> **WHAT IS NEEDED**: How many lines in the material contain the string "vuelo"? Reply with the number only.

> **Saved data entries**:
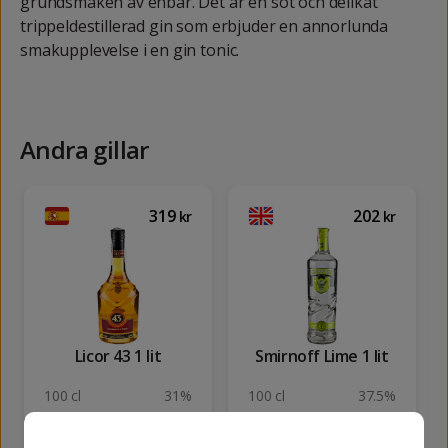
grundsmaken av enbär. Det är en söt och delikat
trippeldestillerad gin som erbjuder en annorlunda
smakupplevelse i en gin tonic.
Andra gillar
319
202
kr
kr
Licor 43 1 lit
Smirnoff Lime 1 lit
100 cl
31%
100 cl
37.5%
KÖP
SLUTSÅLD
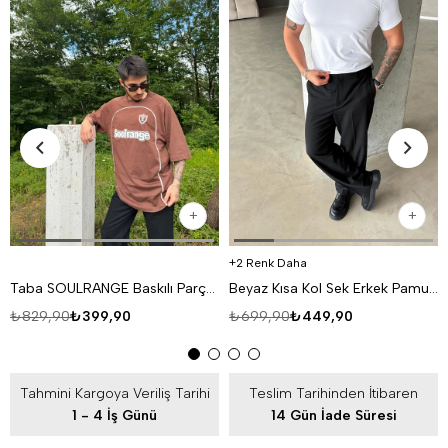
2 Renk Daha
Taba SOULRANGE Baskılı Parçalı Oversize T-SHIRT PNC 1009
Beyaz Kısa Kol Sek Erkek Pamuk Likralı T-SHİRT SC
₺829,90
₺399,90
₺699,90
₺449,90
Tahmini Kargoya Veriliş Tarihi
Teslim Tarihinden İtibaren
1 - 4 İş Günü
14 Gün İade Süresi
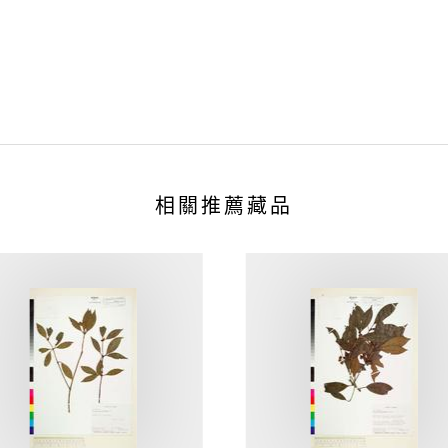
相關推薦藏品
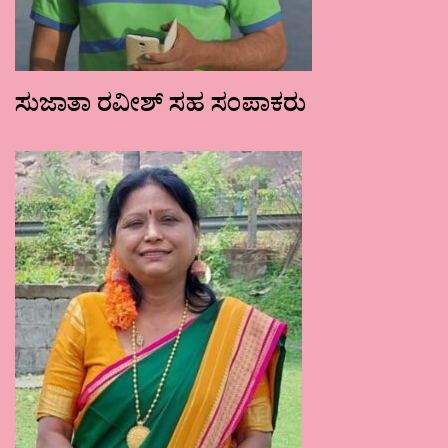
ಸುಜಾತಾ ರವೀಶ್ ಸಹ ಸಂಪಾಕರು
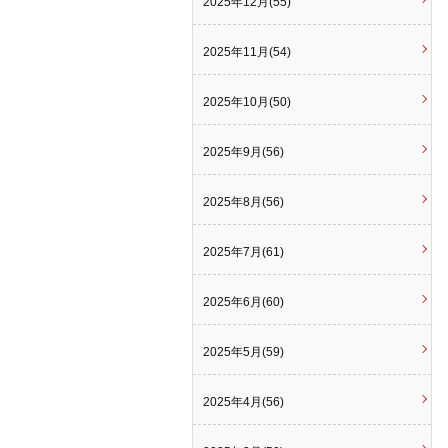
2025年12月(55)
2025年11月(54)
2025年10月(50)
2025年9月(56)
2025年8月(56)
2025年7月(61)
2025年6月(60)
2025年5月(59)
2025年4月(56)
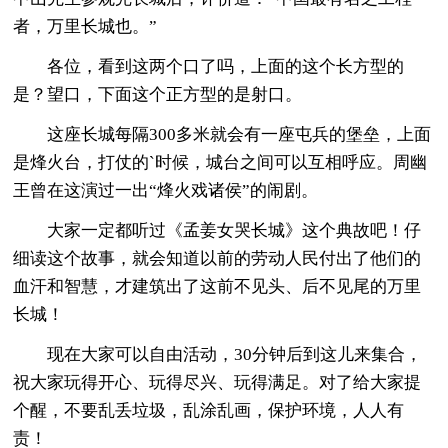
者，万里长城也。”
各位，看到这两个口了吗，上面的这个长方型的
是？望口，下面这个正方型的是射口。
这座长城每隔300多米就会有一座屯兵的堡垒，上面
是烽火台，打仗的`时候，城台之间可以互相呼应。周幽
王曾在这演过一出“烽火戏诸侯”的闹剧。
大家一定都听过《孟姜女哭长城》这个典故吧！仔
细读这个故事，就会知道以前的劳动人民付出了他们的
血汗和智慧，才建筑出了这前不见头、后不见尾的万里
长城！
现在大家可以自由活动，30分钟后到这儿来集合，
祝大家玩得开心、玩得尽兴、玩得满足。对了给大家提
个醒，不要乱丢垃圾，乱涂乱画，保护环境，人人有
责！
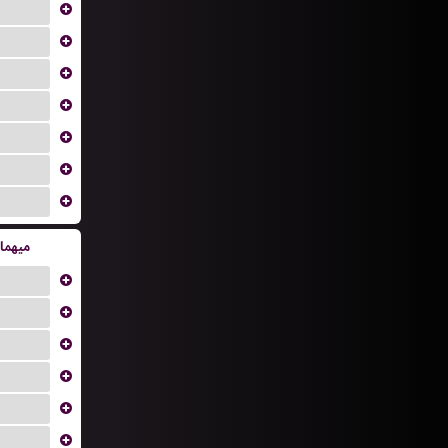
...
...
...
...
...
...
...
میهما
...
...
...
...
...
...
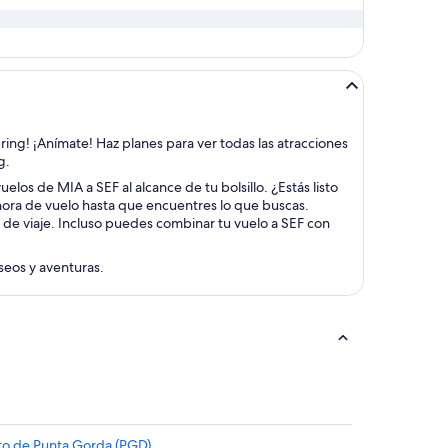
ring! ¡Anímate! Haz planes para ver todas las atracciones
g.
elos de MIA a SEF al alcance de tu bolsillo. ¿Estás listo
 hora de vuelo hasta que encuentres lo que buscas.
 de viaje. Incluso puedes combinar tu vuelo a SEF con
aseos y aventuras.
to de Punta Gorda (PGD)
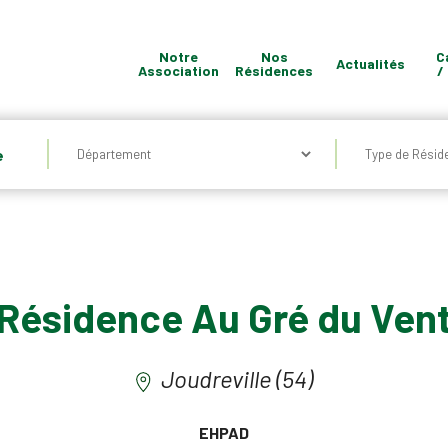
Notre
Nos
C
Actualités
Association
Résidences
/
Quel
e
type
de
Résidence
?
Résidence Au Gré du Ven
Joudreville (54)
EHPAD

> **SOLUTION**: 2